▸ ASSIGNMENT: For the material that follows, work out how many lines hold the word "pixels" and answer only with the number.

▸ THE DATA:
# # #

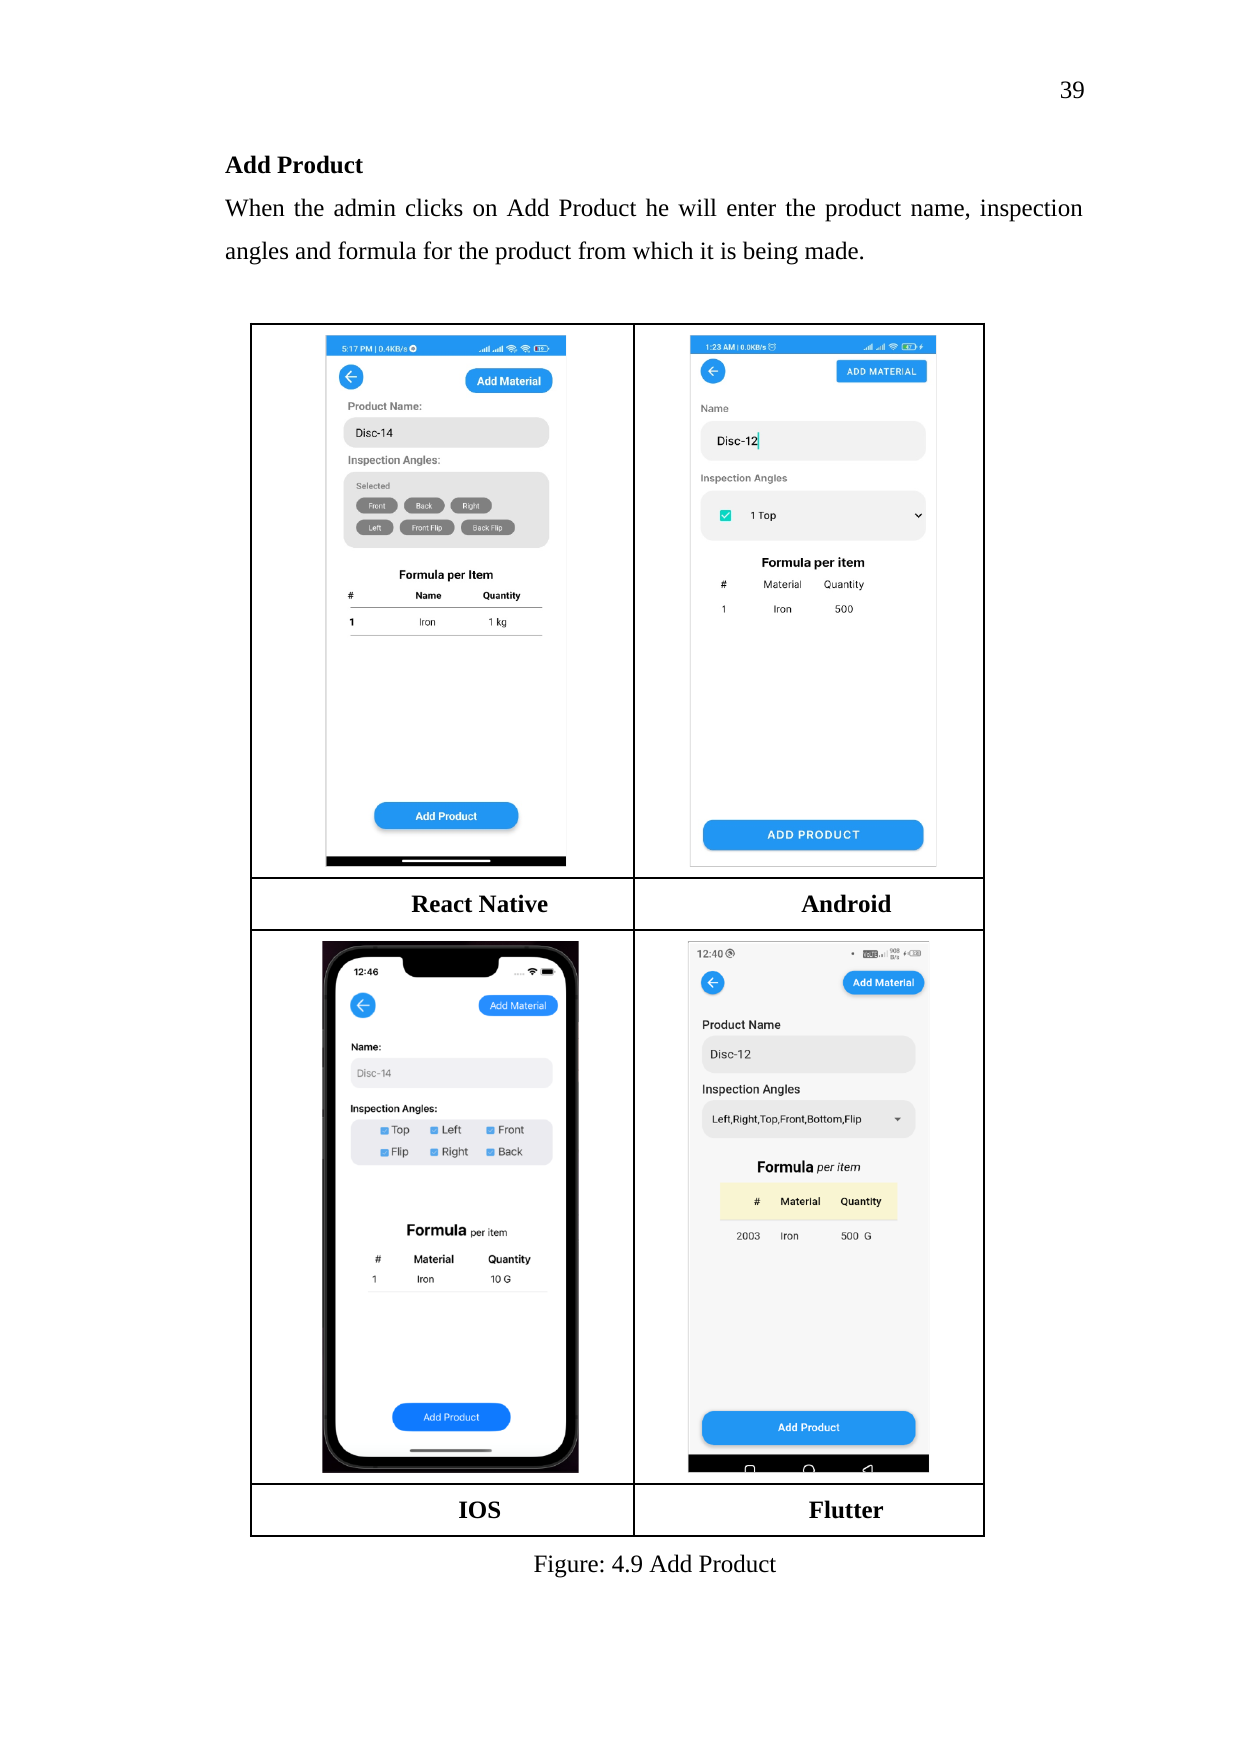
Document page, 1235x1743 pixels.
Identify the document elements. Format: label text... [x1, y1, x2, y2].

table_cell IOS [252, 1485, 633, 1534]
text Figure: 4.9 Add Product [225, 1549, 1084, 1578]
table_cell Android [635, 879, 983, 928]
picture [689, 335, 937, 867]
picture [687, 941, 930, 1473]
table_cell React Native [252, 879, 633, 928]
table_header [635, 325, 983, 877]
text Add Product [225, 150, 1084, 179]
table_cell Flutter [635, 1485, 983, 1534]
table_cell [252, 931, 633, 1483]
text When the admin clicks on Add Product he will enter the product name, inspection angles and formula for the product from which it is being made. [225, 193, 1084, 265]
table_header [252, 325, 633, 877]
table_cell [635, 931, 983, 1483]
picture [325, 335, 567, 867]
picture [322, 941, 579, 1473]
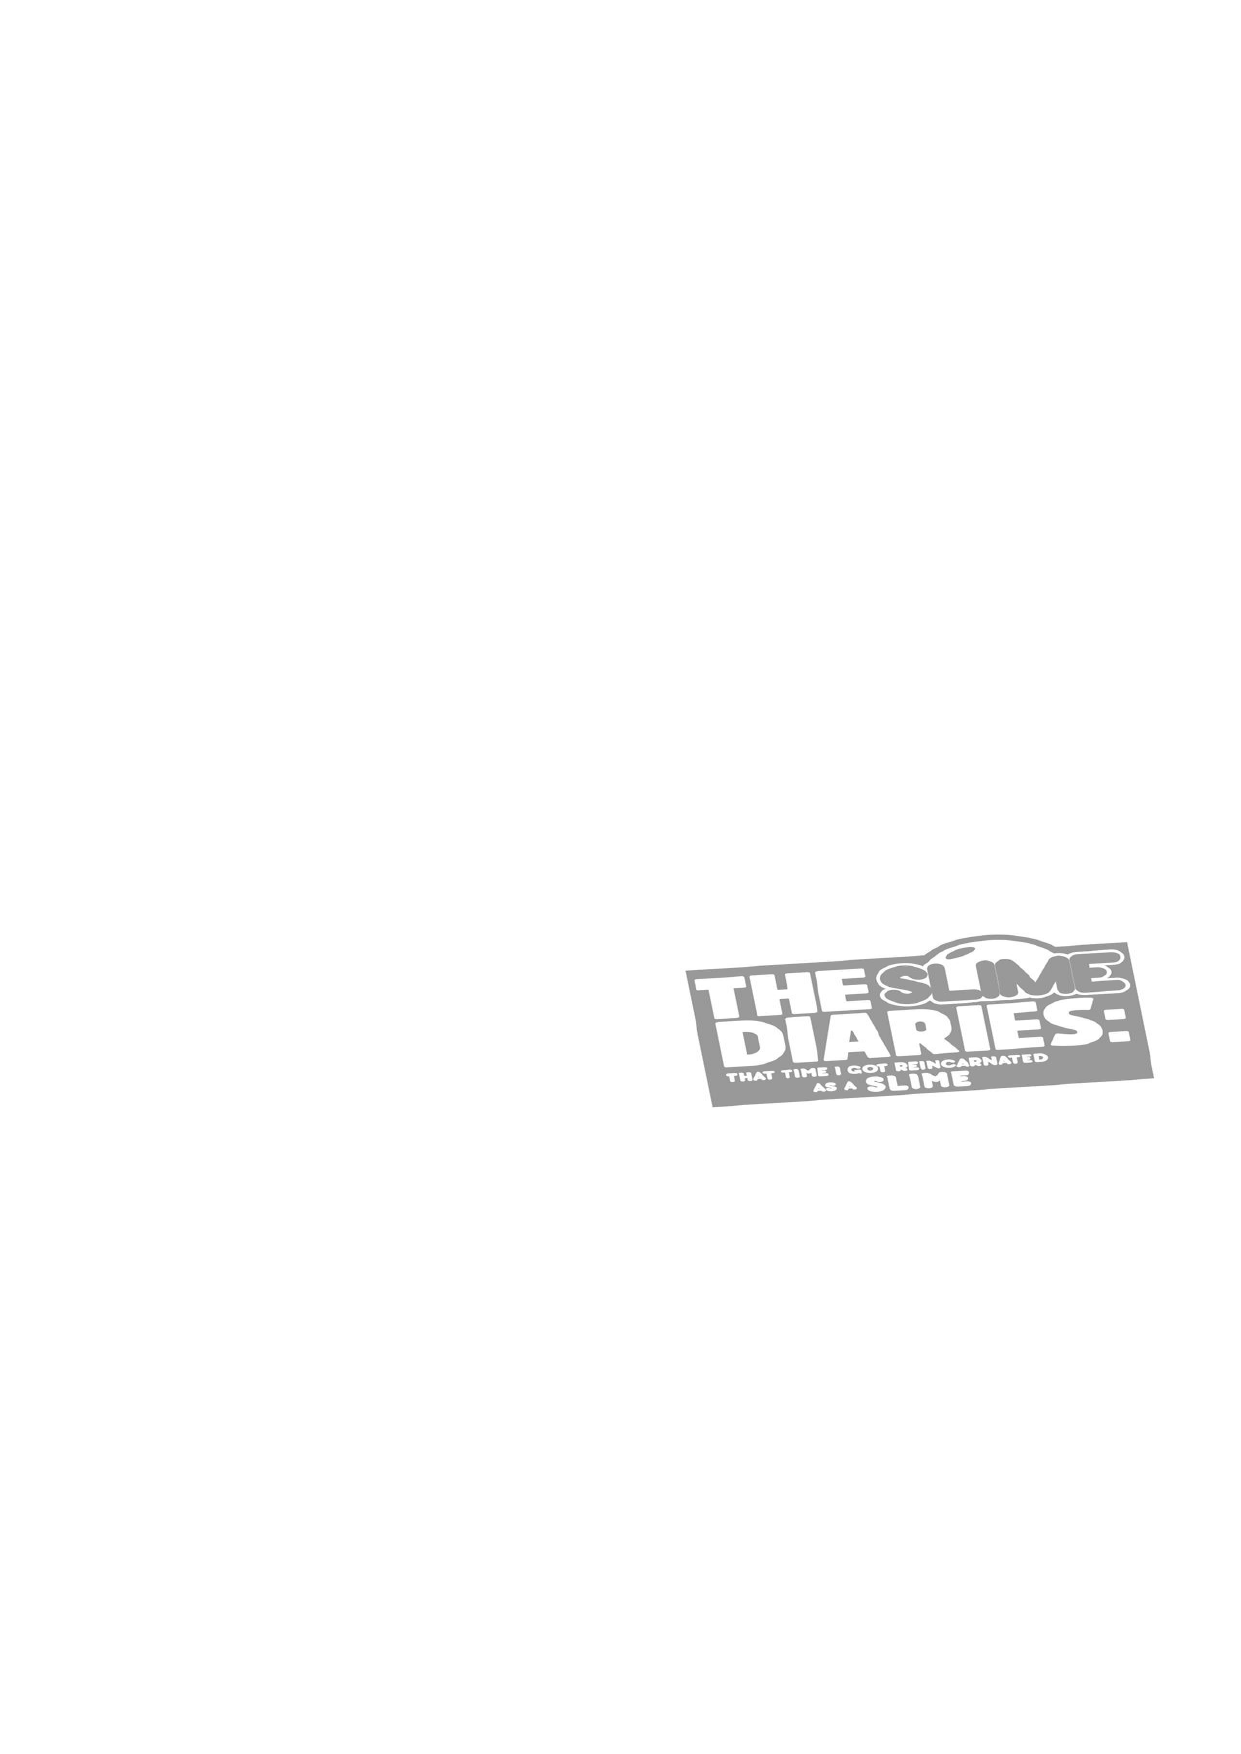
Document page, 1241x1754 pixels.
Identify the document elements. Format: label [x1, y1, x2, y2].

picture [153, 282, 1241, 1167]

# # #

▸ RESULT: 2